A professor of family medicine at the UW Medical School, Roberts sat on early panels that led to the influential 1998 NIH Consensus Statement. “Acupuncture is something I do recommend, in limited situations, like for chronic pain.” But, he says, “Herbs are a great unknown. The Chinese herbs may have had the same hormonal effects as the fertility drugs–we don’t know.” Roberts doesn’t buy the idea that herbs are safe because they’re natural. “If something’s strong enough to help, it’s strong enough to hurt.”

Though Zhou is now reconciled with his former university (his former colleagues honored him in 1997 with the title Long-Term Professor), he has no plans to return to China.

Pending an okay from the state Educational Approval Board, the East-West Healing Arts Institute will open early next year. The school will train students in three main disciplines: massage therapy, herbalism, and acupuncture.
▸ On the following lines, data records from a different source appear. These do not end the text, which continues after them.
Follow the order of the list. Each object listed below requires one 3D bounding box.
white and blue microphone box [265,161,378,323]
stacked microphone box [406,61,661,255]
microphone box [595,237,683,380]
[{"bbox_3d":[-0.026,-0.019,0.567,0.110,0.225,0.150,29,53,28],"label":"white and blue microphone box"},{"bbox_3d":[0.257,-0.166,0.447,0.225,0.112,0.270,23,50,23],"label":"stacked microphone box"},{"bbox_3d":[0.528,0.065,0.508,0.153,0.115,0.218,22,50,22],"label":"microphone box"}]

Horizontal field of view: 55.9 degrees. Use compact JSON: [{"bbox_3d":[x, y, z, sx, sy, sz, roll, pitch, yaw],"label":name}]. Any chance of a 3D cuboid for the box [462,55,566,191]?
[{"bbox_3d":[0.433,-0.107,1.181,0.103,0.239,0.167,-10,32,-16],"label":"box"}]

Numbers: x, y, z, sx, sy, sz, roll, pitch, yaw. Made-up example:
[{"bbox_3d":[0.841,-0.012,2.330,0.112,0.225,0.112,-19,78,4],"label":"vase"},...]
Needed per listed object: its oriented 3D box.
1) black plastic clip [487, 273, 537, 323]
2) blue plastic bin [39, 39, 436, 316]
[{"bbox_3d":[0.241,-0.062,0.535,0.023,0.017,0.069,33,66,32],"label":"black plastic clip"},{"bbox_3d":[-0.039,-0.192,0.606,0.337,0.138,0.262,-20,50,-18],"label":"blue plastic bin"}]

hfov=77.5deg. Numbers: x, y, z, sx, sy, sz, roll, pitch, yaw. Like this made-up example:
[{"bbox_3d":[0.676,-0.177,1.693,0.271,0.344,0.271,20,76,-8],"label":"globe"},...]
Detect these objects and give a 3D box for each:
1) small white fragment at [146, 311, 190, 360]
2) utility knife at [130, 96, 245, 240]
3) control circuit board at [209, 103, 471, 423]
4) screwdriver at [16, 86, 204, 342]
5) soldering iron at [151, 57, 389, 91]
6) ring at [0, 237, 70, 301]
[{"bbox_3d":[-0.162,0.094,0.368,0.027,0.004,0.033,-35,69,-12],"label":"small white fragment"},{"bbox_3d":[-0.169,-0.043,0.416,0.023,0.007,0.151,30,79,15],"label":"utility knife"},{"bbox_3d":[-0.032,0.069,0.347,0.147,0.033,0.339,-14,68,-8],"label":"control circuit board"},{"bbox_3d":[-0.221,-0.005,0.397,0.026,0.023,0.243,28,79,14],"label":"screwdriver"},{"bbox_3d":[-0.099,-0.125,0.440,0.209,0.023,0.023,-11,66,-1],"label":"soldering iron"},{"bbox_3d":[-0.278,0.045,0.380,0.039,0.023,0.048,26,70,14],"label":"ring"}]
Graduates of the Eastern massage, herbalism, and acupuncture programs will be eligible to earn professional credentials by taking exams administered by the National Certification Commission for Acupuncture and Oriental Medicine (NCCAOM) in Alexandria, Virginia. Massage graduates and acupuncture graduates can apply for a state of Wisconsin license (No state license is needed to practice herbalism). Zhou hopes the institute will eventually confer master’s degrees.

The school will roll out one department each year during its first three years. First will come the massage training program, which Zhou says will be unique in the Midwest, with separate, full-fledged Eastern and Western tracks. Grads from either track can apply for the NCTMB, which stands for Nationally Certified in Therapeutic Massage and Bodywork.
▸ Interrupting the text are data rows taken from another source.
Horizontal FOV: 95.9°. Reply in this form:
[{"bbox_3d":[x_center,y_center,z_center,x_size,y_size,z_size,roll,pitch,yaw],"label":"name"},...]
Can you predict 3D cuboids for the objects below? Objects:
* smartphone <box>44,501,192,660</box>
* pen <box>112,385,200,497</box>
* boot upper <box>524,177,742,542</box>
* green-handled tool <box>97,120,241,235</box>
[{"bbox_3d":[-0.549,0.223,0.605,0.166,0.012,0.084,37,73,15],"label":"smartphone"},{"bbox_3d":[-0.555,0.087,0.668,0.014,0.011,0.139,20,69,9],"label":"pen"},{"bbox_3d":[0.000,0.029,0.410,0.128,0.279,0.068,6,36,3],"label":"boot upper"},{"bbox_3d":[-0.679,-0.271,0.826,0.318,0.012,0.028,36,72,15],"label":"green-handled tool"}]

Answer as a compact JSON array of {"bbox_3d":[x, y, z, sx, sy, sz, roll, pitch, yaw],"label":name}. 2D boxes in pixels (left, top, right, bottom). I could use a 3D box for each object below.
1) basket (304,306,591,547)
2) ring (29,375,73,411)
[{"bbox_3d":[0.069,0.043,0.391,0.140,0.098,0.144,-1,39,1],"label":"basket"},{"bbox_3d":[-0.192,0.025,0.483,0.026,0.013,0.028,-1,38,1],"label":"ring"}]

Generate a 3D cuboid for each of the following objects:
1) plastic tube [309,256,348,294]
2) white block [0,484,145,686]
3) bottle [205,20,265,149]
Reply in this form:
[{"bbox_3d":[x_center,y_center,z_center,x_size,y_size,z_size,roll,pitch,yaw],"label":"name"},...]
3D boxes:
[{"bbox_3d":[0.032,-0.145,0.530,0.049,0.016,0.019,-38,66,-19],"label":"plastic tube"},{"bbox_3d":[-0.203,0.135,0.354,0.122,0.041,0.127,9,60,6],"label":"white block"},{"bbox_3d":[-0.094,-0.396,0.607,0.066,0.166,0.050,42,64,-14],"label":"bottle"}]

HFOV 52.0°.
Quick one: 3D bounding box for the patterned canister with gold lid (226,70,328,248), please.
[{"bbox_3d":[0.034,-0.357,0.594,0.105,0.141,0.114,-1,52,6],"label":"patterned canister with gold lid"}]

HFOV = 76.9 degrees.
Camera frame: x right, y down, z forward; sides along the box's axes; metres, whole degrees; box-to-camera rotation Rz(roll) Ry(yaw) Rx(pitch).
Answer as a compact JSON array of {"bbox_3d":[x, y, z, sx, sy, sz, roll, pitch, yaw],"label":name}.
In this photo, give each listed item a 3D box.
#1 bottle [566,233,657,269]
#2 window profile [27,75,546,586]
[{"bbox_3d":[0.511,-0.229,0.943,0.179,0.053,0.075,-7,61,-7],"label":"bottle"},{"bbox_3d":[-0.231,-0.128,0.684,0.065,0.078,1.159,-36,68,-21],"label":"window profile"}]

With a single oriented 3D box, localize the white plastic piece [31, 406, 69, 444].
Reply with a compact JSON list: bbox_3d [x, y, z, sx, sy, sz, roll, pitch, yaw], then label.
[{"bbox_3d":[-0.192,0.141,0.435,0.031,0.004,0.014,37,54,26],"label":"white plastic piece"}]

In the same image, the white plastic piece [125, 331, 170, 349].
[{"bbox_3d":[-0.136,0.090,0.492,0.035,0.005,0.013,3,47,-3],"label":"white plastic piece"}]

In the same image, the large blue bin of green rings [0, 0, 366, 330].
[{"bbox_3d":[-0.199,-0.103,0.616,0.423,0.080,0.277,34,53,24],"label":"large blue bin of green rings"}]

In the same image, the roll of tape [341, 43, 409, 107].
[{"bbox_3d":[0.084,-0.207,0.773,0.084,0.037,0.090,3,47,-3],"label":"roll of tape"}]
Next year, Zhou will add an herbalism curriculum, with an online option for distance learning. The acupuncture department, scheduled to start in 2002, will be a three-year full time program.

Zhou says the institute will “combine traditional wisdom with modern science.” All students will learn anatomy, physiology, pathology and kinesiology, as well as alternative healing arts.

“I believe in working together with Western doctors,” says Zhou, noting that both Chinese and Western medical traditions have their limitations. “There’s nothing perfect in the world.”

The future lies with “integrative, complementary medicine,” he says. “That’s the 21st century tradition.”